Compared to the carrier-based MQ-25, the land version has a bigger wing. According to Aviation Week, that should boost the amount of fuel it carries in its wing by nearly a half. That translates into more fuel the autonomous tankers can offload to receiving aircraft.
It’s a promising design – and could complement a much larger stealthy tanker the Air Force is considering developing in the coming decades. There’s a catch, however. With its naval roots, the MQ-25 in all its versions offloads its fuel via a trailing hose tipped with a flexible basket. A receiving aircraft flies so as to plug its receiving probe into the basket to begin pumping fuel. This “probe and drogue” equipment is the air-to-air refuelling system used by the US Navy and allied Nato aircraft.
Uniquely, however, USAF aircraft use a system known as the “flyable boom”. With this, the aircraft to be refuelled moves into position and waits passively while an operator aboard the tanker steers a trailing boom into place and extends it so as to plug into the other aircraft. To work with USAF planes, the MQ-25 would need to be equipped with a boom and an automated system to control it.
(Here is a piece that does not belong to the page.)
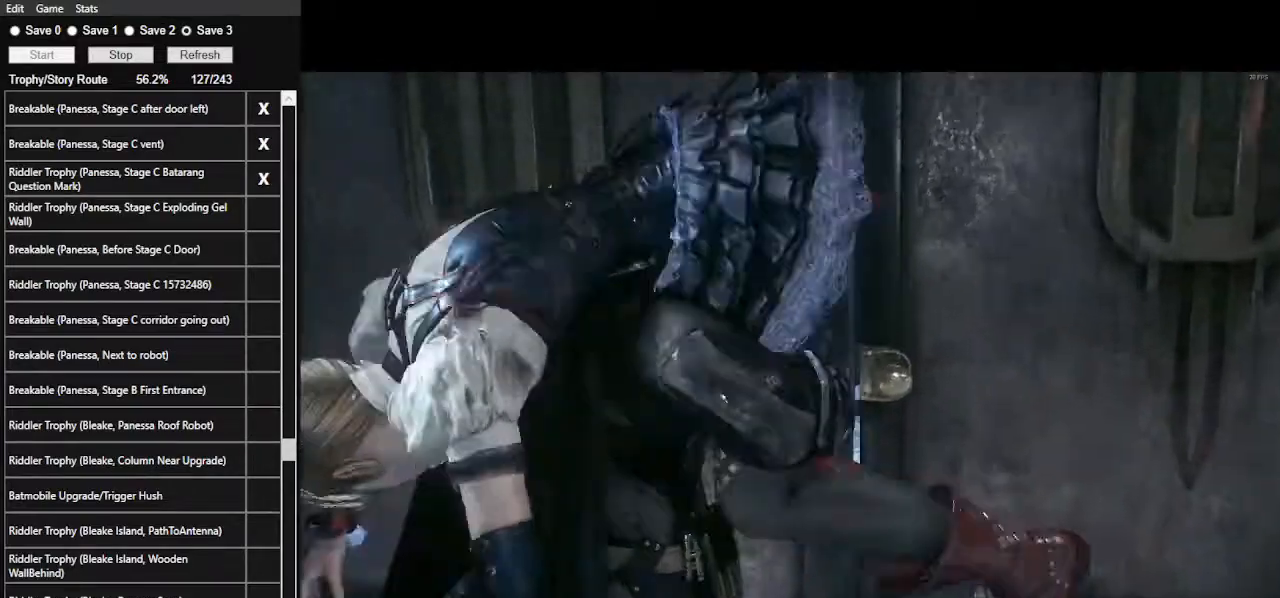
{"keys": ["w"], "mouse": [], "mouse_move": "still", "events": []}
It might be worth it to Boeing to get to work adding a boom. Every indication is that the Air Force’s next fighter is going to need a complementary stealthy tanker – perhaps as early as the 2030s.
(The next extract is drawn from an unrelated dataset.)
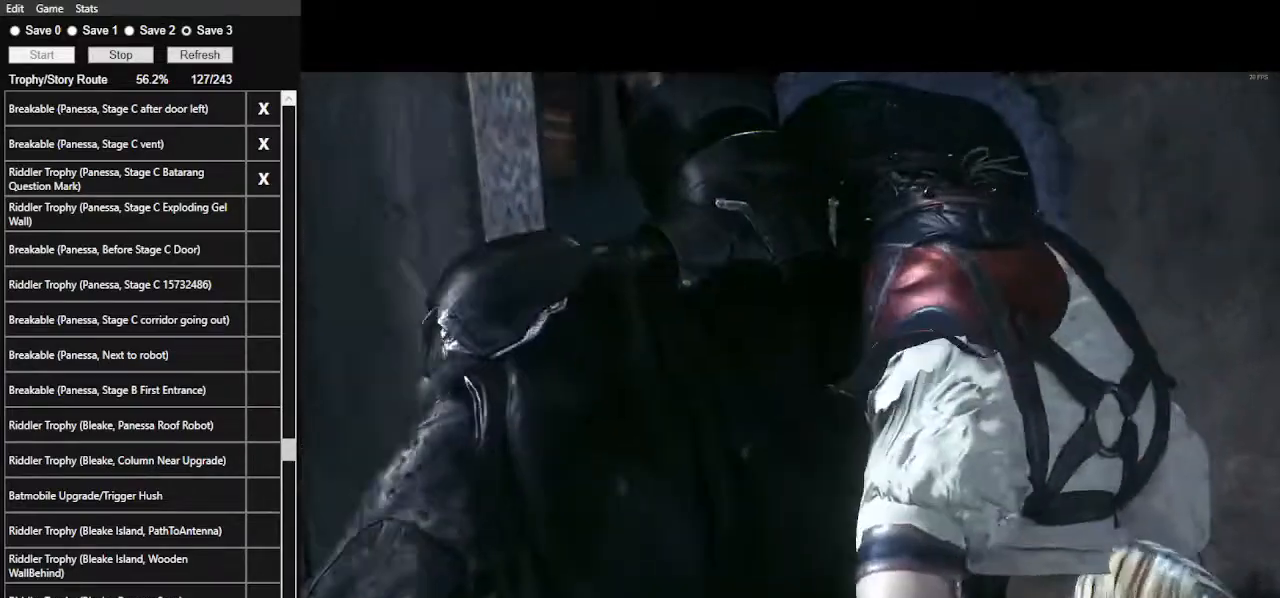
{"keys": ["w"], "mouse": [], "mouse_move": "still", "events": []}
Air Force leaders pivoted to a cheaper NGAD this summer after realizing their ideal version of the next-generation stealth fighter – one with super-efficient, next generation engines and big fuel tanks – would cost $300 million per jet. That’s three times what today’s Lockheed Martin F-35 stealth fighter costs.
Now USAF secretary Frank Kendall is demanding a version of the NGAD that costs no more than an F-35. That is, no more than $100 million. That almost certainly means a smaller plane, probably with relatively conventional propulsion. That, in turn, almost certainly means a plane that has the approximately 600-mile combat range that’s currently standard for USAF fighters – rather than the thousand-mile-plus range that might’ve been possible with the pricier NGAD.
Flying just 600 miles there and back without refuelling is problematic in the western Pacific where US and allied air bases might be hundreds or even thousands of miles apart, and where the likeliest combat zones around Taiwan are surrounded by a lot of water … and not much else.
To project its current fighters over those vast distances, the Air Force stages lumbering aerial tankers based on civilian airliners. But these Boeing KC-135s and KC-46s are big, slow and vulnerable to enemy missiles. They might not last long in a full-scale war with China.
If the Air Force is going to continue building short-range fighters and also continue extending these fighters’ range with mid-air refueling, non-stealthy tankers probably aren’t going to work for much longer. It’s not for no reason that, early last year, the service asked industry to send back ideas for a stealthy tanker that could enter service around 2040 – a few years after NGADs should start reaching front-line squadrons.
A USAF-optimized MQ-25 could enter service earlier – bridging the gap to a bigger stealthy tanker. And once the bigger tankers arrive, the MQ-25s could work alongside them. Imagine a big tanker acting as a kind of flying fuel depot for a number of MQ-25s that sip gas from the bigger tanker and then fan out to distribute that fuel to far-flung fighters operating much closer to the front line.
In US Navy service, there has already been much discussion around using the MQ-25 for more missions than just refuelling, though for now the Navy’s pilots seem determined to confine it to that relatively boring, unglamorous task while keeping combat missions for themselves. Nonetheless in a real shooting war, a desire to avoid losing people might well see MQ-25s used for reconnaissance into dangerous airspace, or even perhaps for strike missions.
The same factors might well come into play in the USAF. With stealthy jet drones deployed by two services rather than just one, the arrival of full-blown unmanned combat aircraft is only getting likelier.